━━ PASSAGE PROVIDED

[RFC PATCH] seccomp: Add protection keys into seccomp_data

Tue Oct 30 09:33:54 AEDT 2018

On 10/29/18 2:55 PM, Michael Sammler wrote:
>> PKRU getting reset on signals, and the requirement now that it *can't*
>> be changed if you make syscalls probably needs to get thought about very
>> carefully before we do this, though.
> I am not sure, whether I follow you. Are you saying, that PKRU is
> currently not guaranteed to be preserved across system calls?
> This would make it very hard to use protection keys if libc does not
> save and restore the PKRU before/after systemcalls (and I am not aware
> of this).

It's preserved *across* system calls, but you have to be a bit careful
using it _inside_ the kernel.  We could context switch off to something
else, and not think that we need to restore PKRU until _just_ before we
return to userspace.

> Or do you mean, that the kernel might want to use the PKRU register for
> its own purposes while it is executing?

That, or we might keep another process's PKRU state in the register if
we don't think anyone is using it.  Now that I think about it, I think
Rik (cc'd, who was working on those patches) *had* to explicitly restore
PKRU because it's hard to tell where we might do a copy_to/from_user()
and need it.

> Then the solution you proposed in another email in this thread would
> work: instead of providing the seccomp filter with the current value of
> the PKRU (which might be different from what the user space expects) use
> the user space value which must have been saved somewhere (otherwise it
> would not be possible to restore it).

Yep, that's the worst-case scenario: either fetch PKRU out of the XSAVE
buffer (current->fpu->something), or just restore them using an existing
API before doing RDPKRU.

But, that's really an implementation detail.  The effect on the ABI and
how this might constrain future pkeys use is my bigger worry.

I'd also want to make sure that your specific use-case is compatible
with all the oddities of pkeys, like the 'clone' and signal behavior.
Some of that is spelled out here:

	http://man7.org/linux/man-pages/man7/pkeys.7.html

One thing that's a worry is that we have never said that you *can't*
write to arbitrary permissions in PKRU.  I can totally see some really
paranoid code saying, "I'm about to do something risky, so I'll turn off
access to *all* pkeys", or " turn off all access except my current
stack".  If they did that, they might also inadvertently disable access
to certain seccomp-restricted syscalls.

We can fix that up by documenting restrictions like "code should never
change the access rights of any pkey other than those that it
allocated", but that doesn't help any old code (of which I hope there is
relatively little).

━━━━

GOAL A -> In the seccomp patch message, which web page is given as spelling out some of the oddities of pkeys?

━━ EXERCISE MATERIAL

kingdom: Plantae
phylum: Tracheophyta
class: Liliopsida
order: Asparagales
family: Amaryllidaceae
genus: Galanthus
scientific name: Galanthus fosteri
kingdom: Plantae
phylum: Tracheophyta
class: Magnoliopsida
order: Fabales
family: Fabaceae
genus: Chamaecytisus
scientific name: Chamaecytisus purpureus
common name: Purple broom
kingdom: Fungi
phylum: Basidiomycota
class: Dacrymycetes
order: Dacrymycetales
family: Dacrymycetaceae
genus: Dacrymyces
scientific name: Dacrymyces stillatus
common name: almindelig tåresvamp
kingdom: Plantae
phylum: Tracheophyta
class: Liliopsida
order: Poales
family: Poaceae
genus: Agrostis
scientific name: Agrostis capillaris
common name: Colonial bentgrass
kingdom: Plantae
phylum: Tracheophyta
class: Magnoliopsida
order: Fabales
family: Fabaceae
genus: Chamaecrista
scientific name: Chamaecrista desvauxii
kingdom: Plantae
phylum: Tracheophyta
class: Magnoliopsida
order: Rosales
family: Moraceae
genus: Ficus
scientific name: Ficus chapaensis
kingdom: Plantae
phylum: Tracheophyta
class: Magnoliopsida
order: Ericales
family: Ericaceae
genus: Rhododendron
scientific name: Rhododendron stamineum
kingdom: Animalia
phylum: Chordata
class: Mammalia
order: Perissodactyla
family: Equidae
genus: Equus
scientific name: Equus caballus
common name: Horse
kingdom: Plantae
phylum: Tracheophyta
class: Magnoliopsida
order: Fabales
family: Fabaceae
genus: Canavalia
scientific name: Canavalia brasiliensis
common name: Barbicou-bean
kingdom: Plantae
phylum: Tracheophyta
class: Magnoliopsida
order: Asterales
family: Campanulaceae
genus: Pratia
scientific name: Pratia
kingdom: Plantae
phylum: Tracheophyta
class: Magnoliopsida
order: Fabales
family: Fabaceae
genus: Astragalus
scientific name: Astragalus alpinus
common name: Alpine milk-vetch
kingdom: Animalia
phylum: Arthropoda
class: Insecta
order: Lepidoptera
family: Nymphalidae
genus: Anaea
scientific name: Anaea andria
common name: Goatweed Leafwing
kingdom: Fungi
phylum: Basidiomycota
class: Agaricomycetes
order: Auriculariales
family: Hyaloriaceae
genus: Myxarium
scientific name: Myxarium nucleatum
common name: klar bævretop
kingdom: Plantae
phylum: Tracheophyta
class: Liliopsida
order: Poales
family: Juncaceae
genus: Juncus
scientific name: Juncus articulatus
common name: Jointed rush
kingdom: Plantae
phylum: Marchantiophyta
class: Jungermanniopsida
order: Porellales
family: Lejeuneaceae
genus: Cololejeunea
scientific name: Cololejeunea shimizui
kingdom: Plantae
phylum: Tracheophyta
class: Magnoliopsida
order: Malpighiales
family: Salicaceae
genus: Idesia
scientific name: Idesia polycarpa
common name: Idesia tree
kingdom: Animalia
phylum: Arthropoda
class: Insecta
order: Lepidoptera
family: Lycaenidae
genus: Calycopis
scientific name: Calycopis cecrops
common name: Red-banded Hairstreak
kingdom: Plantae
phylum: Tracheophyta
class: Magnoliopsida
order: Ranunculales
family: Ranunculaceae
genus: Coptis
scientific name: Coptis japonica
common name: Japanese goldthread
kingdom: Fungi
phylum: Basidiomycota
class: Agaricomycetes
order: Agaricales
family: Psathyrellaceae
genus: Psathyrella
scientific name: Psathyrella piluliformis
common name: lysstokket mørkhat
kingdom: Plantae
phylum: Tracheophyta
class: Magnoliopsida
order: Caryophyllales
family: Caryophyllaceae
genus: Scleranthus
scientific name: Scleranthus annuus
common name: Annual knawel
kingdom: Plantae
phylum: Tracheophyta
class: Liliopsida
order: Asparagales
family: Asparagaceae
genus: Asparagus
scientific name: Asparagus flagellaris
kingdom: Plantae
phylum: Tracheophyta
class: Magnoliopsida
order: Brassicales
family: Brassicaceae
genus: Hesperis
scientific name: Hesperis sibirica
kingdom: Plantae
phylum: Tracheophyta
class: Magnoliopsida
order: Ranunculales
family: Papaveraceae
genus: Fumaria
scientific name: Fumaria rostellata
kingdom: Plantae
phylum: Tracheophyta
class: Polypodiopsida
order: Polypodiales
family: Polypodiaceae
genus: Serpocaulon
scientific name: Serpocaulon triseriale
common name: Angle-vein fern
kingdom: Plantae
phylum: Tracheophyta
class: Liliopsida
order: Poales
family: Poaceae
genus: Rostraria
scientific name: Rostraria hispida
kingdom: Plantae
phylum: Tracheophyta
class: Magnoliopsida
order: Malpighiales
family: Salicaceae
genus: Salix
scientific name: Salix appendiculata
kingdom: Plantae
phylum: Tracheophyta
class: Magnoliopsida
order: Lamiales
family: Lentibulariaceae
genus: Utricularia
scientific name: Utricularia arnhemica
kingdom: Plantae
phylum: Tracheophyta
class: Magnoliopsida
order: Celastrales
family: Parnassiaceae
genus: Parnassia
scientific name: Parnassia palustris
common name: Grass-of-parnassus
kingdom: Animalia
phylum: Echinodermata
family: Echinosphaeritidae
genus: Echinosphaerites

━━━━

GOAL B -> From the rows, write out everything from the line containing "scientific name: Chamaecytisus purpureus" down to the line containing "genus: Cololejeunea", including both of those lines.

FINAL RESULT A -> http://man7.org/linux/man-pages/man7/pkeys.7.html

FINAL RESULT B ->
scientific name: Chamaecytisus purpureus
common name: Purple broom
kingdom: Fungi
phylum: Basidiomycota
class: Dacrymycetes
order: Dacrymycetales
family: Dacrymycetaceae
genus: Dacrymyces
scientific name: Dacrymyces stillatus
common name: almindelig tåresvamp
kingdom: Plantae
phylum: Tracheophyta
class: Liliopsida
order: Poales
family: Poaceae
genus: Agrostis
scientific name: Agrostis capillaris
common name: Colonial bentgrass
kingdom: Plantae
phylum: Tracheophyta
class: Magnoliopsida
order: Fabales
family: Fabaceae
genus: Chamaecrista
scientific name: Chamaecrista desvauxii
kingdom: Plantae
phylum: Tracheophyta
class: Magnoliopsida
order: Rosales
family: Moraceae
genus: Ficus
scientific name: Ficus chapaensis
kingdom: Plantae
phylum: Tracheophyta
class: Magnoliopsida
order: Ericales
family: Ericaceae
genus: Rhododendron
scientific name: Rhododendron stamineum
kingdom: Animalia
phylum: Chordata
class: Mammalia
order: Perissodactyla
family: Equidae
genus: Equus
scientific name: Equus caballus
common name: Horse
kingdom: Plantae
phylum: Tracheophyta
class: Magnoliopsida
order: Fabales
family: Fabaceae
genus: Canavalia
scientific name: Canavalia brasiliensis
common name: Barbicou-bean
kingdom: Plantae
phylum: Tracheophyta
class: Magnoliopsida
order: Asterales
family: Campanulaceae
genus: Pratia
scientific name: Pratia
kingdom: Plantae
phylum: Tracheophyta
class: Magnoliopsida
order: Fabales
family: Fabaceae
genus: Astragalus
scientific name: Astragalus alpinus
common name: Alpine milk-vetch
kingdom: Animalia
phylum: Arthropoda
class: Insecta
order: Lepidoptera
family: Nymphalidae
genus: Anaea
scientific name: Anaea andria
common name: Goatweed Leafwing
kingdom: Fungi
phylum: Basidiomycota
class: Agaricomycetes
order: Auriculariales
family: Hyaloriaceae
genus: Myxarium
scientific name: Myxarium nucleatum
common name: klar bævretop
kingdom: Plantae
phylum: Tracheophyta
class: Liliopsida
order: Poales
family: Juncaceae
genus: Juncus
scientific name: Juncus articulatus
common name: Jointed rush
kingdom: Plantae
phylum: Marchantiophyta
class: Jungermanniopsida
order: Porellales
family: Lejeuneaceae
genus: Cololejeunea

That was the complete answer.